Es geht nicht um David gegen Goliath. Nicht um Klein gegen Groß. Und auch nicht um Gut gegen Böse. Im besten Fall geht es um Menschen. Menschen, die von beiden Seiten eingeschüchtert, unterdrückt, manchmal gar getötet werden. Je nach Pass und geographischer Lage.
Es ist das Spaltende, das zurückbleibt. Und das Aktionistische. Ein Gemisch, das verbunden mit Willkür vor allem:
Angst schürt, Hass befeuert, Brücken abreißt.
Auch ich bin erwachsener geworden – trotz deutscher Blase, in der wir uns bei unserer Reise fast immer befanden. Es gibt kein Gut gegen Böse. Es gibt vor allem Verlierer. Ebenjene Menschen, die der Willkür und dem Hass anderer ausgesetzt sind.
„Höre, Israel“. So beginnt das Schma Jisrael. Eine der wichtigsten Gebete im Judentum. Es handelt von Einheit und der Liebe zu einem Gott. Von Liebe zu anderen und Einheit über Glaubensgrenzen hinweg, ist dieser Tage wenig zu spüren.
Als ich ins Flugzeug steige, hoffe ich, dass es friedlicher wird, in jenem Teil der Welt. Dass alle hören, wie prekär die Lage ist. Dass wieder miteinander gesprochen wird. Wo, wenn nicht in Jerusalem soll das gelingen können. Dass es so kommen wird, glaube ich mir selbst nicht.
Das Gefühl wird stärker, je weiter wir uns von Tel Aviv entfernen. Und es durchdringt auch dann noch meine Gedanken, als wir längst den israelischen Luftraum verlassen haben. Immer weiter gen Mitteleuropa. Richtung Alltag. Zurück in eine Welt, die dringend lernen muss, das scheinbar Selbstverständliche nicht als gegben hinzunehmen. Denn es gibt starke Kräfte, die versuchen zu spalten, statt einander die Hand zu reichen - auch bei uns. Als das Flugzeug landet, spüre ich einen drängenden Appell in mir aufsteigen. Er richtet sich an die Heldinnen und Helden des Alltag: setzt euch weiter ein für Demokratie, Zivilcourage, Offenheit und Toleranz.
Jerusalem. Es geht um eine Leiter, die einen heftigen Streit in der Christenheit auslösen kann, sollte sie bewegt werden. Und so steht sie seit über 150 Jahren dort. Über dem Eingang der Grabeskirche. Dem Ort, an dem Jesus Christus gestorben, begraben und auferstanden sein soll.

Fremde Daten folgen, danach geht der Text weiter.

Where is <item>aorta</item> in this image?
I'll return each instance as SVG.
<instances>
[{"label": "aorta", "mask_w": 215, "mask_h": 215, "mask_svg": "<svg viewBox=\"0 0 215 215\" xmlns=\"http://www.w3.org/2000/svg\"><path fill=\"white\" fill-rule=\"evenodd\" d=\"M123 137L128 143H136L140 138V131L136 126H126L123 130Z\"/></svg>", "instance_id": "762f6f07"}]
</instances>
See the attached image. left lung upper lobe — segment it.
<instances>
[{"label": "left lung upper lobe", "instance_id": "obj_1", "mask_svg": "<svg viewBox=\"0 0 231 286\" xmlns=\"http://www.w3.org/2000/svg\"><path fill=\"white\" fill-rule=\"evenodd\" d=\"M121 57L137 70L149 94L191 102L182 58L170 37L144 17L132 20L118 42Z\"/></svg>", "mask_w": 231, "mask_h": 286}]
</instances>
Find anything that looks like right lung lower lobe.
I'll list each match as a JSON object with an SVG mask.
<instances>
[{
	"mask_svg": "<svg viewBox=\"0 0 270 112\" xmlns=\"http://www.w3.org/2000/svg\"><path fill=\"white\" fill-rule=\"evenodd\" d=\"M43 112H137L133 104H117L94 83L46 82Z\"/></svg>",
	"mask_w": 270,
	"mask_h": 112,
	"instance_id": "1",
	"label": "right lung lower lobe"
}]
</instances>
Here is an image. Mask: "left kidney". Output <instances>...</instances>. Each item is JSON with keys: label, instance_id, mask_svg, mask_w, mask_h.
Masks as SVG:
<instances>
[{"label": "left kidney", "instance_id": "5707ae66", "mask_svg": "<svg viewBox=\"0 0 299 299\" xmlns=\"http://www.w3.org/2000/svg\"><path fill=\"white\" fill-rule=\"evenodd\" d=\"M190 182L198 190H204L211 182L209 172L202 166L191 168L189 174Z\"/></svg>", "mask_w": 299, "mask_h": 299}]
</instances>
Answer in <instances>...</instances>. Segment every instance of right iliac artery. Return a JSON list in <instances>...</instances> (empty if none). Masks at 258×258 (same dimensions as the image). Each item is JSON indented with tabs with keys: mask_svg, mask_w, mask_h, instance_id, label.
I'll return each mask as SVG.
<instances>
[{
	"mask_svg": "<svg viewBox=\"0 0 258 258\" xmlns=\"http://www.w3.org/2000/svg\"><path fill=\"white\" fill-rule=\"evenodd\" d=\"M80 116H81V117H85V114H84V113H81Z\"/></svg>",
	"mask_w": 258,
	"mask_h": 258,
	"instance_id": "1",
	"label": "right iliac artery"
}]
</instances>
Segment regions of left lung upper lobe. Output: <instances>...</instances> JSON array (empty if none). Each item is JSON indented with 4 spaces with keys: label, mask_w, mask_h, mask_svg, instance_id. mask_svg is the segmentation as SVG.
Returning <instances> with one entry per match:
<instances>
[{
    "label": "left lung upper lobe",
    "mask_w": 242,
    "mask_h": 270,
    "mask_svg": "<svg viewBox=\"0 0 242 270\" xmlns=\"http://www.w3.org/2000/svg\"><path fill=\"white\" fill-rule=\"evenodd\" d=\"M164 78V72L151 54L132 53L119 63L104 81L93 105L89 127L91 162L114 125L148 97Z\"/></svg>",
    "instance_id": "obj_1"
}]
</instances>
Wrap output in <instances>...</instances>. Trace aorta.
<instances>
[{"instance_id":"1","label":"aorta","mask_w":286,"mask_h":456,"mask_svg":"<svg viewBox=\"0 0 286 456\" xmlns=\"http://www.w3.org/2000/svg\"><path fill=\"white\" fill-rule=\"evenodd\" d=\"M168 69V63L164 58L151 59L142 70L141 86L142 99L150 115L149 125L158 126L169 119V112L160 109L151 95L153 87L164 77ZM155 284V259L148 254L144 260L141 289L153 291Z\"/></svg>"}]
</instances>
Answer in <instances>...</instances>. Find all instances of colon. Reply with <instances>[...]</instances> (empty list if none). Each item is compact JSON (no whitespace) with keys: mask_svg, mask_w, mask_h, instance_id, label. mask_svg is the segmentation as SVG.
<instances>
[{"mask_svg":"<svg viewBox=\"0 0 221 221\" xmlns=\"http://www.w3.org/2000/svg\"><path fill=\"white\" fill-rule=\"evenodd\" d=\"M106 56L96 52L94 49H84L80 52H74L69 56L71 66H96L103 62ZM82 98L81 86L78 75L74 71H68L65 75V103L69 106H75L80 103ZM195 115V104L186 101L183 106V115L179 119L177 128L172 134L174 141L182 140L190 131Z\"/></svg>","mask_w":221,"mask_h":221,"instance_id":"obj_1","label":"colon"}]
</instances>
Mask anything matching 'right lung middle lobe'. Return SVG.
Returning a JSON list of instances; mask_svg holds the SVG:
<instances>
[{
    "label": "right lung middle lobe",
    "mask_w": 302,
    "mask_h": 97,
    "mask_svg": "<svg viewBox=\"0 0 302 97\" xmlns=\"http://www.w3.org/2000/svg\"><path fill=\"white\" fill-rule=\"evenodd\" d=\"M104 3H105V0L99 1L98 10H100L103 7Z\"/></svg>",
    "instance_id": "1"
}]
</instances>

Aber was hat es damit auf sich? Seit Jahrhunderten streiten sich christliche Glaubensrichtungen, wann, wer, wo Gottesdienst in der Grabeskirche feiern darf. Es ist Sultan Osman III., der 1757 den Streit beenden wollte. Zu dieser Zeit gehörte Jerusalem zum Osmanischen Reich und fiel somit in sein Herrschaftsbereich. Er verfügte: Es bleibt an der Kirche alles so, wie es ist - außer alle Glaubensgemeinschaften stimmen einer Veränderung zu. Jede Gemeinschaft bekam zudem einen Bereich in der Kirche und Gebetszeiten zugeteilt.
Das gilt bis heute. Der Streit ist nicht gelöst. Ein Entfernen eben jener Leiter bräuchte das Einverständnis aller. Das ist bis heute nicht in Sicht.

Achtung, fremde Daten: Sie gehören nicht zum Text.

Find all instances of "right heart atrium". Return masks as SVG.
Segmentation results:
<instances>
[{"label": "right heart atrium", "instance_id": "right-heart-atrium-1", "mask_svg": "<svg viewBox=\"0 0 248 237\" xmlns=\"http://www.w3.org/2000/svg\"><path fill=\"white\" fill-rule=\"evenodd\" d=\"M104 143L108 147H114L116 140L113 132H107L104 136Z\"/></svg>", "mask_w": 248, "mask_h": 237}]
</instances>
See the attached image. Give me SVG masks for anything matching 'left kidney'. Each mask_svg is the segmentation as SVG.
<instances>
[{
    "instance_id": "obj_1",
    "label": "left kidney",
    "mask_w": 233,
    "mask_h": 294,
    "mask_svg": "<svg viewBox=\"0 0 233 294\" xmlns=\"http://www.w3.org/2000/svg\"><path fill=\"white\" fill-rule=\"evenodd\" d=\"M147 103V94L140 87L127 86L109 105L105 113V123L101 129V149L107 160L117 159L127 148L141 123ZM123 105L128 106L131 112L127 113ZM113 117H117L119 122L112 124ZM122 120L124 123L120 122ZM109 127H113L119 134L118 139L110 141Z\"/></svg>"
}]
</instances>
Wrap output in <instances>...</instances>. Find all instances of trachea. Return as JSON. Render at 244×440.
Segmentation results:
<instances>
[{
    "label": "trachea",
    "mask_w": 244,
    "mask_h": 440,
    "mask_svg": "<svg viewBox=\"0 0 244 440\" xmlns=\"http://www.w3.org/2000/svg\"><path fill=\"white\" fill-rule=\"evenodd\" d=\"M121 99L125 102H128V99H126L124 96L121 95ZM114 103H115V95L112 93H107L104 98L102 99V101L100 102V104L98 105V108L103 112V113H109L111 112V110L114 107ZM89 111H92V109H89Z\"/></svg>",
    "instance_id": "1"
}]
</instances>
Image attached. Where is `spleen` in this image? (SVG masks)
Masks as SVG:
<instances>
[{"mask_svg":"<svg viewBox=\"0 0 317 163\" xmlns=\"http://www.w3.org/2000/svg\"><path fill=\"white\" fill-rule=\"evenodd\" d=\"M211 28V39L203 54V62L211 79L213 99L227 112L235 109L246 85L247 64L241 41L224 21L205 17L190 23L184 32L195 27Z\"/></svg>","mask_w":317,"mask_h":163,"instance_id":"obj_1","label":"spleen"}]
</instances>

Und so ist die Holzleiter über dem Eingang der Grabeskirche das Zeichen christlicher Zerrissenheit in Jerusalem.
4:00 Uhr. Der Wecker klingelt uns zum dritten Mal wach, lange bevor ein Sonnenstrahl unser Fenster erreichen kann. Halb verschlafen machen wir uns fertig, packen alles zusammen und begeben uns zum Auto. Das Fernlicht ist dauerhaft an. Bis auf den Lichtkegel eines Motorrads im Rückspiegel ist es dunkel. Wäre der Mond nicht vorgestern voll gewesen, so hätten wir in einen Himmel voller Sterne schauen können. So einen, wie ihn in Mannheim und Ludwigshafen wohl seit Jahrzehnten niemand mehr gesehen hat - durch die Lichtverschmutzung der Industrieanlagen.
Sanfte Beats erreichen mein Ohr. Die Sprache der Sängerin klingt vertraut, erschließt sich mir aber auch Minuten später nicht. Es muss wohl Hebräisch sein, aber es ist kein Israeli im Auto, der mir übersetzen kann, was sie melancholisch-klingend von sich gibt.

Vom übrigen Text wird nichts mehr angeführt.